Strawberry and Raspberry Gin

Strawberry in london dry Gin

The berry gin! This is the only one of our gins that is not suitable for vegans. Many people expect this gin to be overly sweet or sickly. Unfortunately with the rise of pink gins, has also led to more sweeteners and artificial flavours being added to gins.

Since our Strawberry and Raspberry Gin doesn’t contain sugar, we have added a touch of honey to lift the delicate berry flavours.

When fruits are distilled, only the oils are released as opposed to the sweetness of the fruit. This can often have some distillers reaching for some flavouring in an attempt to regain the sweetness.

Often this results in a rather sickly sweet drink. Our Strawberry and Raspberry gin tastes delicately sweet without any nasties added.

Lavender and Lemongrass Gin

Lavender in london dry Gin

Springmount’s most unusual gin! Lavender is notoriously difficult to distil. Perhaps this is why the majority of gin brands stay away from it.

If lavender is distilled incorrectly, the gin tastes soapy and not at all pleasant. We had lots of fun creating our Lavender and Lemongrass gin. It’s such an unusual combination and the first-ever pairing in gin!

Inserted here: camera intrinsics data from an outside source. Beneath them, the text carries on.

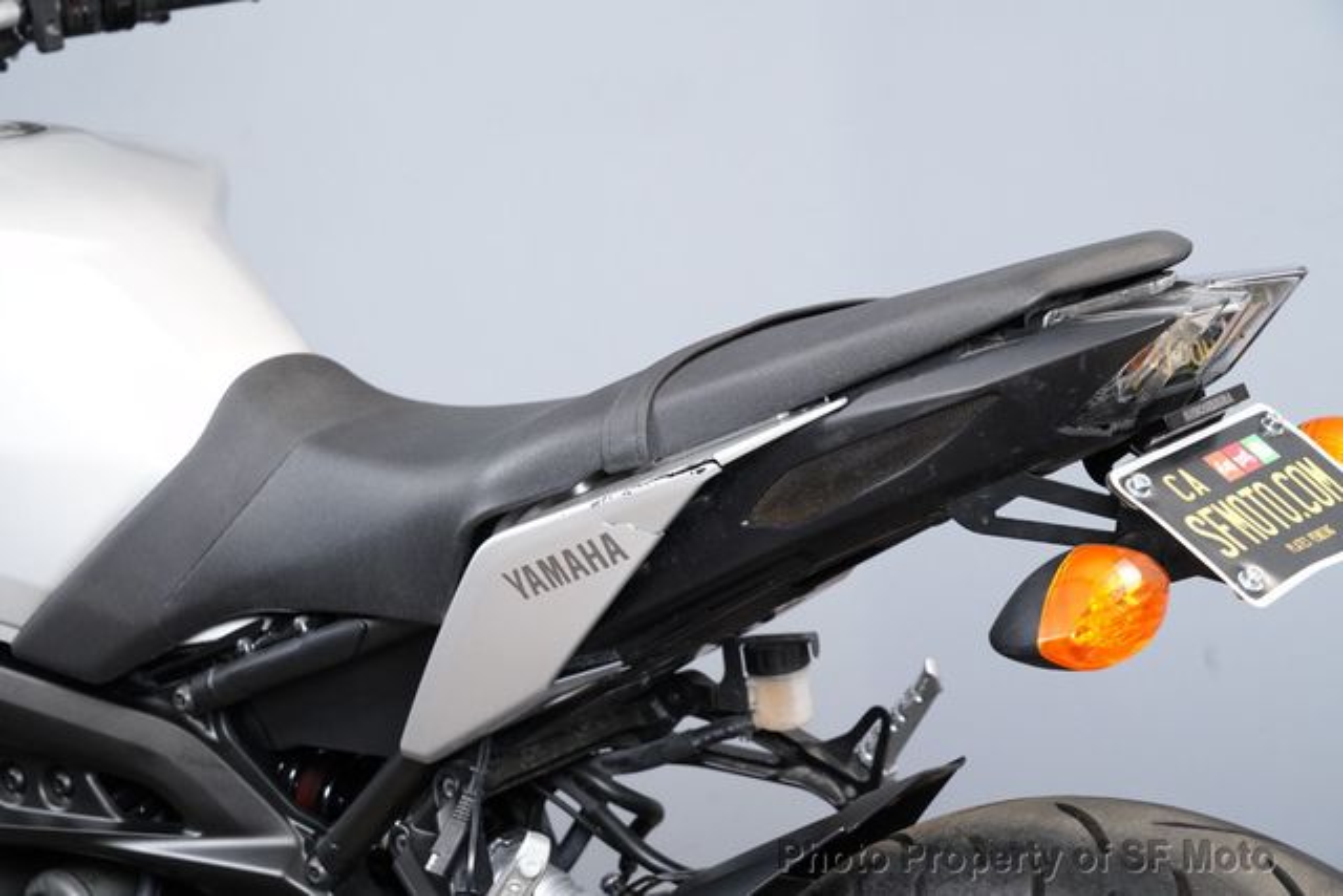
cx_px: 672
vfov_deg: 16.7
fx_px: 3060
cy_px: 448
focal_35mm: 82
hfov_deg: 24.8
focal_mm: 82
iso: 5000
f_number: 9
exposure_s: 1/80
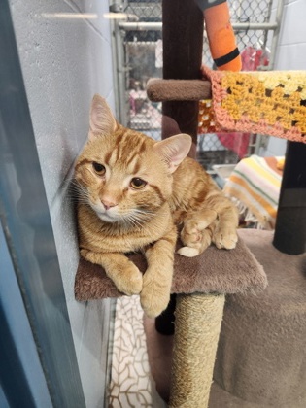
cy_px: 204
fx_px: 271
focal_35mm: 23
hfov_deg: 58.9
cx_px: 153
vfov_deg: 73.9
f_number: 1.8
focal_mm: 5.4
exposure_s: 1/120
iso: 400
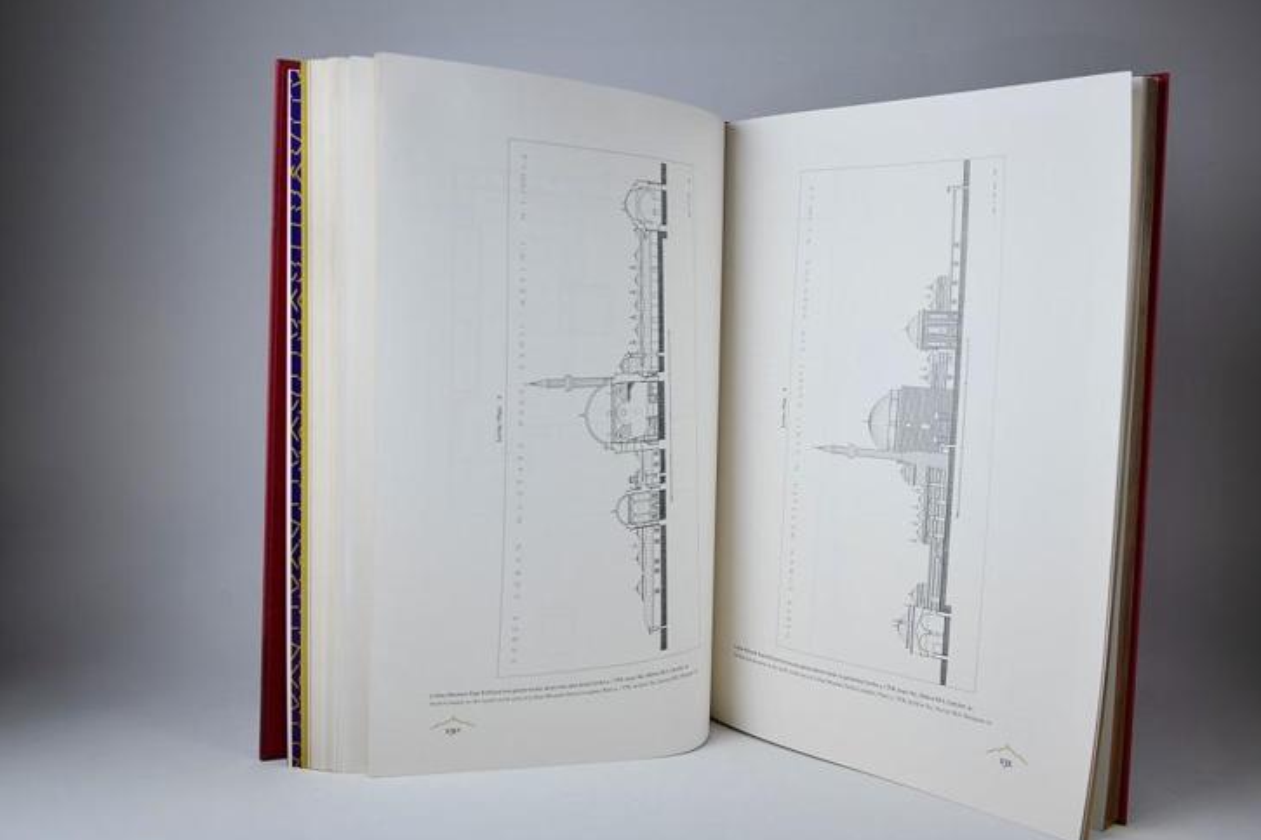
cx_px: 668
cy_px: 413
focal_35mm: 34
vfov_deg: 38.9
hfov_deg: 55.8
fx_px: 1191
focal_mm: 32
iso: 250
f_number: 7.1
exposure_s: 1/200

Light, refreshing and amazing with prosecco!

Mint and Lime Gin

Our Mint and Lime gin is a gin with a twist. The flavours of Mint and Lime has been expertly balanced to confirm with being juniper led. However the full taste and mint and lime are also dominant.

Mint in london dry Gin

The overall effect is a mojito tasting gin that contains no sugar, sweeteners or flavourings. Each and every ingredient is natural.

Drink with tonic or turn it into a mojito with some soda water!

From Bathtub to Kitchen

The increasing popularity of gins has seen rise to compounding gins being referred to as bathtub gin. We hope you have enjoyed our post!